4) met schade aan botten (ruggengraat, ribben, borstbeen, buisvormige botten): pijn (hun locatie, aard en tijdstip van optreden);

5) bij gewrichtsschade: pijn (in rust of tijdens beweging, dag of nacht), disfunctie, lokalisatie van de laesie, kreupelheid, verkorting van de ledematen, enz.;

6) voor ziekten van de luchtwegen: neusademhaling (vrij, moeilijk), de aard en hoeveelheid loopneus (slijm, etter, bloed). Pijn in de neusbijholten. Pijn bij spreken en slikken. Stem verandert. Pijn op de borst: lokalisatie, karakter, verband met ademhaling en hoesten. Kortademigheid, de aard ervan en de omstandigheden waarin het voorkomt. Verstikking, tijdstip van verschijnen, duur, begeleidende verschijnselen. Hoest (droog, nat, pijnlijk), tijdstip van optreden en duur. Sputum, de afscheiding, hoeveelheid, eigenschappen (kleur, onzuiverheden, gelaagdheid). Bloedspuwing, voorwaarden voor het optreden ervan;

7) voor ziekten van het cardiovasculaire systeem: pijn achter het borstbeen en in het hartgebied (exacte lokalisatie, aard, duur, bestraling, wat ermee gepaard gaat, oorzaken en omstandigheden van optreden, kalmerende invloeden), kortademigheid (mate van ernst karakter), hartkloppingen, onderbrekingen in de hartfunctie, hoofdpijn, duizeligheid, vliegen voor de ogen, zwelling, veranderingen in de diurese;

8) voor ziekten van het spijsverteringsstelsel: eetlust, smaak, slechte adem, speekselvloed, dorst, kauwen, slikken, brandend maagzuur, oprispingen, misselijkheid, braken (de aard van het braaksel), het tijdstip van optreden en de afhankelijkheid van de hoeveelheid en kwaliteit van het ingenomen voedsel, pijn (lokalisatie, aard, kracht, duur, afhankelijkheid van het tijdstip van eten, van beweging en fysieke stress, bestraling, methoden om pijn te verzachten), opgeblazen gevoel, zwaar gevoel, gerommel, transfusie, stoelgang (ontlasting), aantal stoelgangen, tenesmus (valse drang), jeuk in de anus, aambeien, rectale prolaps, afscheiding van gassen, eigenschappen van de ontlasting (hoeveelheid, consistentie, slijm, bloed), gewichtsverlies;

9) voor ziekten van het urinestelsel: pijn in het lumbale gebied en de blaas (hun aard en bestraling), verhoogde frequentie en pijn bij het plassen, hoeveelheid en kleur van urine, zwelling;

10) voor ziekten van het hematopoëtische en endocriene systeem: pijn in de botten van de keel, koorts, algemene zwakte, bloeding, vergrote lymfeklieren, zwaar gevoel in het hypochondrium, dorst, droge mond, verhoogde eetlust (boulimie), frequent urineren, vaginaal jeuk, hartkloppingen, gewichtsverlies of zwaarlijvigheid, slaperigheid of slapeloosheid, zwakte in de ledematen, zweten of een droge huid;

I) voor ziekten van het zenuwstelsel: hoofdpijn, duizeligheid, geheugen, stemming en de veranderingen daarvan, gedragskenmerken, verminderde prestaties, prikkelbaarheid, slaappatroon (is het gemakkelijk om in slaap te vallen en wakker te worden, diepte van de slaap, gebruikt men slaappillen of medicijnen, slapeloosheid).

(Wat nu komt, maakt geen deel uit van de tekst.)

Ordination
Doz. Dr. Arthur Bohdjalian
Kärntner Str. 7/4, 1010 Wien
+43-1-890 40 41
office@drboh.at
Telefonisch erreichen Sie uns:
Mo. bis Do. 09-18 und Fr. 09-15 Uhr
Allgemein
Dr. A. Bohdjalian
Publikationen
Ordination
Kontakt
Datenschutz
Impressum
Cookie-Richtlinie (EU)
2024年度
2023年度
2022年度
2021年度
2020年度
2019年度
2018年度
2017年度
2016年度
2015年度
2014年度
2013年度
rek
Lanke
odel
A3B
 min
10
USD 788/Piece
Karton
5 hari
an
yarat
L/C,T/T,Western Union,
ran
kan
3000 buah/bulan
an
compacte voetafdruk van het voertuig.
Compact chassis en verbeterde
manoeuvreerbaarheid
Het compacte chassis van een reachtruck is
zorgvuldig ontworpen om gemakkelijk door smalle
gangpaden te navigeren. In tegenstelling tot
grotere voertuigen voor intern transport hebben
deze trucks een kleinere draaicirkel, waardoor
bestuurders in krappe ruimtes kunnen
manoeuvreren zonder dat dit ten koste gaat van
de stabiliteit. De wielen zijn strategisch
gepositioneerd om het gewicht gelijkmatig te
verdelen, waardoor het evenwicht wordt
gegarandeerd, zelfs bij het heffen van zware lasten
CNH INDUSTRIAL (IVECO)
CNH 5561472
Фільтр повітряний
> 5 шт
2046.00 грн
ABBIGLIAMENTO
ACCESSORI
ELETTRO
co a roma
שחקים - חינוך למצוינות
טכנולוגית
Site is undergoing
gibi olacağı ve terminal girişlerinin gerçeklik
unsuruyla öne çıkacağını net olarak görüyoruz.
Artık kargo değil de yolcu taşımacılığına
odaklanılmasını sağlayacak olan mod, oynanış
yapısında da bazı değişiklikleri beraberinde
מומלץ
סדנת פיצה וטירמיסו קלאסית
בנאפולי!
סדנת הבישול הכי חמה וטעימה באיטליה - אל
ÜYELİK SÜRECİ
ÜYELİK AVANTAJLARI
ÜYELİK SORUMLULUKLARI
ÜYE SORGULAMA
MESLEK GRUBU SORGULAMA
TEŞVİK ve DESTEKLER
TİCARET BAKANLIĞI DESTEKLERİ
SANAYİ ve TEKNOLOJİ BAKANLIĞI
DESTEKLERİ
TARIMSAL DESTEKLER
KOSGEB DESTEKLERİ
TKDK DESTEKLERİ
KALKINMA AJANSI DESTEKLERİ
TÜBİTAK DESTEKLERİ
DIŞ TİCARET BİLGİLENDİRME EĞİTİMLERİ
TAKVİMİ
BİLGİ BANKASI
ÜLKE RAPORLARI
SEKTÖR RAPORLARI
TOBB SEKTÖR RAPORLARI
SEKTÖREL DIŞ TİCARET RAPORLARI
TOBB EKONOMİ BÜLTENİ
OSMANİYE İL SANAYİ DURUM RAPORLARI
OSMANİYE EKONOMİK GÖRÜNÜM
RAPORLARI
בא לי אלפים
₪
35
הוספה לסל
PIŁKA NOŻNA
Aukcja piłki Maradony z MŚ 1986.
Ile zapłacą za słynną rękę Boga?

GESCHIEDENIS VAN DE ZIEKTE (ANAMNESE MORBI)

Deze sectie beschrijft alle details van de manifestatie van de onderliggende ziekte, d.w.z. de ziekte die de ernst van de toestand van de patiënt en zijn belangrijkste klachten bepaalt, waarvoor hij in het ziekenhuis is opgenomen.

Bij chirurgische patiënten wordt aangenomen dat de belangrijkste ziekte de ziekte is waarvoor een operatie wordt uitgevoerd. Als de patiënt concurrerende ziekten heeft, worden er twee medische geschiedenissen geschreven.

Bij het beschrijven van anamnese morbi is het noodzakelijk om de onderstaande bepalingen consequent te presenteren.

Begin van de ziekte. Wanneer en hoe de ziekte begon (geleidelijk, plotseling). De eerste manifestaties ervan zijn de veronderstelde oorzaak van de ontwikkeling (overwerk van de patiënt, fouten in het dieet, invloed van professionals, huishoudens, klimatologische factoren, enz.).

Verloop van de ziekte: opeenvolging van ontwikkeling van individuele symptomen, perioden van exacerbatie en remissie.

Resultaten van eerdere onderzoeken: laboratorium, instrumentaal.

Eerder gebruikte behandelmethoden: medicatie, chirurgie, fysiotherapie, enz., beoordeling van hun effectiviteit.

De directe oorzaken van deze ziekenhuisopname: verslechtering van de toestand, falen van eerdere behandeling, verduidelijking van de diagnose, geplande theoapie, spoedopname.

Veranderingen in het welzijn van de patiënt tijdens zijn ziekenhuisverblijf Er is een eenvoudiger schema van de medische geschiedenis, uitgedrukt in slechts zeven vragen.

1 Wanneer (datum en uur) de ziekte begon.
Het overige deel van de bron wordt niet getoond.